(Supplied entries Opens)

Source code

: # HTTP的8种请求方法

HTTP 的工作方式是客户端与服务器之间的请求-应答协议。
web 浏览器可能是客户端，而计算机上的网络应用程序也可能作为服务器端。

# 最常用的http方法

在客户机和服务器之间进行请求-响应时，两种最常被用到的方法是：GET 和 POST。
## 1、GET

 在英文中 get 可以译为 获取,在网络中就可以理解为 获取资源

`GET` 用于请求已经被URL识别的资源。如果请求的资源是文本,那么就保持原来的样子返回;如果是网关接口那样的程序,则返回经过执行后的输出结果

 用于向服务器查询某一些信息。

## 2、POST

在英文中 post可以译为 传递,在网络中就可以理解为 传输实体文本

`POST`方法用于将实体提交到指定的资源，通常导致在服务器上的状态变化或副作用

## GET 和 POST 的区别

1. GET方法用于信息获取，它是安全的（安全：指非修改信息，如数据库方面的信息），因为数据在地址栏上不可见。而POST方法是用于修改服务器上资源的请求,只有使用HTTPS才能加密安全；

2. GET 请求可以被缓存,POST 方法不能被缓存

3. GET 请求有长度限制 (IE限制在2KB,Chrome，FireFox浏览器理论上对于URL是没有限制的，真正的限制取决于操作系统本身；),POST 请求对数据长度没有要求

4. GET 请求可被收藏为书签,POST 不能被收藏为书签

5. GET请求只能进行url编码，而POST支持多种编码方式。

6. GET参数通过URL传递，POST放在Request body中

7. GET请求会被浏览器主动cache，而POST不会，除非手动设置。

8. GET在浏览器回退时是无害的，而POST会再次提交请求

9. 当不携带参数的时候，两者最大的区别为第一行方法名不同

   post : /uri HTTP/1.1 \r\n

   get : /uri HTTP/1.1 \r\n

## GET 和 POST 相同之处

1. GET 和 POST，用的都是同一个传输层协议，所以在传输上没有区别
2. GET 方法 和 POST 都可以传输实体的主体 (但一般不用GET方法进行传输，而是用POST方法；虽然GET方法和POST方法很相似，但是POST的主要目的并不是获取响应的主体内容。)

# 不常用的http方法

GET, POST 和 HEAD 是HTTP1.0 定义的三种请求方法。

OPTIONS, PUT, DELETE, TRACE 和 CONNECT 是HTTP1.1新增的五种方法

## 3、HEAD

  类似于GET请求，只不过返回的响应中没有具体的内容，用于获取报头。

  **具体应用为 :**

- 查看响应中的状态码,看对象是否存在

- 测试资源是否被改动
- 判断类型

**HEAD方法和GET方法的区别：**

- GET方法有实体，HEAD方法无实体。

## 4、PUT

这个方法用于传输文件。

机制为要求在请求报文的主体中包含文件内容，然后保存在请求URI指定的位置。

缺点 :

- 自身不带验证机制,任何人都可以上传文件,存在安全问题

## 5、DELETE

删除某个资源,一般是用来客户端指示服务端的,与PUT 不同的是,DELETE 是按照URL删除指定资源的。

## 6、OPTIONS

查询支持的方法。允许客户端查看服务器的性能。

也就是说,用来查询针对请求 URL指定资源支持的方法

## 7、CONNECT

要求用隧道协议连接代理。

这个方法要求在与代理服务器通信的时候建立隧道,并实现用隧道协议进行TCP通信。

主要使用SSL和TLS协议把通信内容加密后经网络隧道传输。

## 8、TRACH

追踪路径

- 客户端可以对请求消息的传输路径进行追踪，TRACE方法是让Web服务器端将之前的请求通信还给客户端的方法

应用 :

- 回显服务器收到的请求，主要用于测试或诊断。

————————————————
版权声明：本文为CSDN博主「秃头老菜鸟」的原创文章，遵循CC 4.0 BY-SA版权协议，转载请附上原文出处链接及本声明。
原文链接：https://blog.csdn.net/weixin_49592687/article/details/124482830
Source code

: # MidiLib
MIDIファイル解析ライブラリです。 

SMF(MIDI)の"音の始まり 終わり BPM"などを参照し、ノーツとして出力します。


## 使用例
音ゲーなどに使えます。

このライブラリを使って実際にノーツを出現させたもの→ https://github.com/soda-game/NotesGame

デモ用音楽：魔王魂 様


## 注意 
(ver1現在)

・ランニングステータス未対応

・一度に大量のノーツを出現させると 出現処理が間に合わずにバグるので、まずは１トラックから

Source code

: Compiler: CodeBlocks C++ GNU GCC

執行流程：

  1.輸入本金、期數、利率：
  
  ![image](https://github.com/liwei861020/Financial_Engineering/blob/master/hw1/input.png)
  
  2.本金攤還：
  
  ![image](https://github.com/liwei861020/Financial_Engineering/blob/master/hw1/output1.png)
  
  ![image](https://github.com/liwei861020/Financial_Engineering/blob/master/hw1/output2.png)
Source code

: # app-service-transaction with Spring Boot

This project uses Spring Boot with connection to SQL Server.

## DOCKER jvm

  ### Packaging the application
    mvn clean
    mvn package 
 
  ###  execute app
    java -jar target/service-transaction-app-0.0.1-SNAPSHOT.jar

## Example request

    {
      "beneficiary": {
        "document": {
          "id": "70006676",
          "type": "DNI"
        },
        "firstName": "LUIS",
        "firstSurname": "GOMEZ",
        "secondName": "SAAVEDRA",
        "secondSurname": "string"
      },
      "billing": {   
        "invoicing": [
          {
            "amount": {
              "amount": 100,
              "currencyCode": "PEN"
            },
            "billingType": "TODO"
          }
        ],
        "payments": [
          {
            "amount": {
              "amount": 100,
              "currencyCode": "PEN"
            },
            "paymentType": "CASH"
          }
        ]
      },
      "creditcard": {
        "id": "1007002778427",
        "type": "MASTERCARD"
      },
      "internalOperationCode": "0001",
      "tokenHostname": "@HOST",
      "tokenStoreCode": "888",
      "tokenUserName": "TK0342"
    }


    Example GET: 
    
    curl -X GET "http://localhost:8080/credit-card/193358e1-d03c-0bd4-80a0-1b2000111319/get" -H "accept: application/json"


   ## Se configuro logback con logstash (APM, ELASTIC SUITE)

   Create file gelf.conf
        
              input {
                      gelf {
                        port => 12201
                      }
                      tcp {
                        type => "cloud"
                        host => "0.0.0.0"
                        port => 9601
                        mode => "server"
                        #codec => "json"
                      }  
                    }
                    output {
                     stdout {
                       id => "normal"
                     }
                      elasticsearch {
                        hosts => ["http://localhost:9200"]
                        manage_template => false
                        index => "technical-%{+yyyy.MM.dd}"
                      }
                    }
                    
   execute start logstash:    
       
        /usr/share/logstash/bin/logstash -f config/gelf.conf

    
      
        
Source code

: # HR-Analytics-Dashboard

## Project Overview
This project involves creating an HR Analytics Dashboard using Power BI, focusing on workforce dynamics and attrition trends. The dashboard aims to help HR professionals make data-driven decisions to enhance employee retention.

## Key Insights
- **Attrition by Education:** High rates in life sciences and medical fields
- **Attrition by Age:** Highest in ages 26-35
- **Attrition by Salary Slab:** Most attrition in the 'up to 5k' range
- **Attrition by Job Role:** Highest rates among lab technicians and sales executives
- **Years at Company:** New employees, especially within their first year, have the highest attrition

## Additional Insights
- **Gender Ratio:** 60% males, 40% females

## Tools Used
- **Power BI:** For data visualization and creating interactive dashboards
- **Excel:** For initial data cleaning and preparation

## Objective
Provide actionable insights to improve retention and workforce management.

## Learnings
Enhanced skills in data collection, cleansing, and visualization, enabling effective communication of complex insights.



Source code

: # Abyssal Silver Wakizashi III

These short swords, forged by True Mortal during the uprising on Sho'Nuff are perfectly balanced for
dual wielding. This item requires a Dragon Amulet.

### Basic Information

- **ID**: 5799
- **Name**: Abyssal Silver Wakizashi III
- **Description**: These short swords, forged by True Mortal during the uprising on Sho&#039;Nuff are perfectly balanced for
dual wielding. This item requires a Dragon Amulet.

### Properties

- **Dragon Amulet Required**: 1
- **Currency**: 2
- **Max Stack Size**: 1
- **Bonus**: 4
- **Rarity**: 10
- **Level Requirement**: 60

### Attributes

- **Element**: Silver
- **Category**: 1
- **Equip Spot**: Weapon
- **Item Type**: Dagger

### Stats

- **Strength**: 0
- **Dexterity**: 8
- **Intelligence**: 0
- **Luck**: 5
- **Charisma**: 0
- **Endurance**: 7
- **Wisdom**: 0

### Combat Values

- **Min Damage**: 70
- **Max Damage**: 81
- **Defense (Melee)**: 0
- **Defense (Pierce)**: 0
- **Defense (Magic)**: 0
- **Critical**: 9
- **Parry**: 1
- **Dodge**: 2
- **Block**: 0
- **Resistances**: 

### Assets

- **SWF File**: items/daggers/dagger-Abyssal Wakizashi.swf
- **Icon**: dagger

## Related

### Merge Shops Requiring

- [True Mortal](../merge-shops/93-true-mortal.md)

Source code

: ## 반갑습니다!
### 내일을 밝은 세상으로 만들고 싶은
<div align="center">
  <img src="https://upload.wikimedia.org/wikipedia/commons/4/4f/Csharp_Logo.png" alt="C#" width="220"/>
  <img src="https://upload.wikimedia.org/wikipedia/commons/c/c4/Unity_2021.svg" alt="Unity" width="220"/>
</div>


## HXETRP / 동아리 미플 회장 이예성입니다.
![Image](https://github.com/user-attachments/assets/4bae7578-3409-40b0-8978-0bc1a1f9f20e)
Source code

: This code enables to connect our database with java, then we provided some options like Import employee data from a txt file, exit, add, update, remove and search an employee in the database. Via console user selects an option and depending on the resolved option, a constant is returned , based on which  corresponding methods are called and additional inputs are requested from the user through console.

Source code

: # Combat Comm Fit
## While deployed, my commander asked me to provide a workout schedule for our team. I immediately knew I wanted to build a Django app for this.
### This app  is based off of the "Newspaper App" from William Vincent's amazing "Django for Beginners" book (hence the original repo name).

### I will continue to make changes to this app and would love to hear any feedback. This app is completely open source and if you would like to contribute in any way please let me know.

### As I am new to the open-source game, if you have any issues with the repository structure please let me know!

(Supplied entries Closes)

What is needed is a word-for-word restatement of every line from the one with "- **Rarity**: 10" to the end of the entries above.

■ **Reply to the exercise**:
- **Rarity**: 10
- **Level Requirement**: 60

### Attributes

- **Element**: Silver
- **Category**: 1
- **Equip Spot**: Weapon
- **Item Type**: Dagger

### Stats

- **Strength**: 0
- **Dexterity**: 8
- **Intelligence**: 0
- **Luck**: 5
- **Charisma**: 0
- **Endurance**: 7
- **Wisdom**: 0

### Combat Values

- **Min Damage**: 70
- **Max Damage**: 81
- **Defense (Melee)**: 0
- **Defense (Pierce)**: 0
- **Defense (Magic)**: 0
- **Critical**: 9
- **Parry**: 1
- **Dodge**: 2
- **Block**: 0
- **Resistances**: 

### Assets

- **SWF File**: items/daggers/dagger-Abyssal Wakizashi.swf
- **Icon**: dagger

## Related

### Merge Shops Requiring

- [True Mortal](../merge-shops/93-true-mortal.md)

Source code

: ## 반갑습니다!
### 내일을 밝은 세상으로 만들고 싶은
<div align="center">
  <img src="https://upload.wikimedia.org/wikipedia/commons/4/4f/Csharp_Logo.png" alt="C#" width="220"/>
  <img src="https://upload.wikimedia.org/wikipedia/commons/c/c4/Unity_2021.svg" alt="Unity" width="220"/>
</div>


## HXETRP / 동아리 미플 회장 이예성입니다.
![Image](https://github.com/user-attachments/assets/4bae7578-3409-40b0-8978-0bc1a1f9f20e)
Source code

: This code enables to connect our database with java, then we provided some options like Import employee data from a txt file, exit, add, update, remove and search an employee in the database. Via console user selects an option and depending on the resolved option, a constant is returned , based on which  corresponding methods are called and additional inputs are requested from the user through console.

Source code

: # Combat Comm Fit
## While deployed, my commander asked me to provide a workout schedule for our team. I immediately knew I wanted to build a Django app for this.
### This app  is based off of the "Newspaper App" from William Vincent's amazing "Django for Beginners" book (hence the original repo name).

### I will continue to make changes to this app and would love to hear any feedback. This app is completely open source and if you would like to contribute in any way please let me know.

### As I am new to the open-source game, if you have any issues with the repository structure please let me know!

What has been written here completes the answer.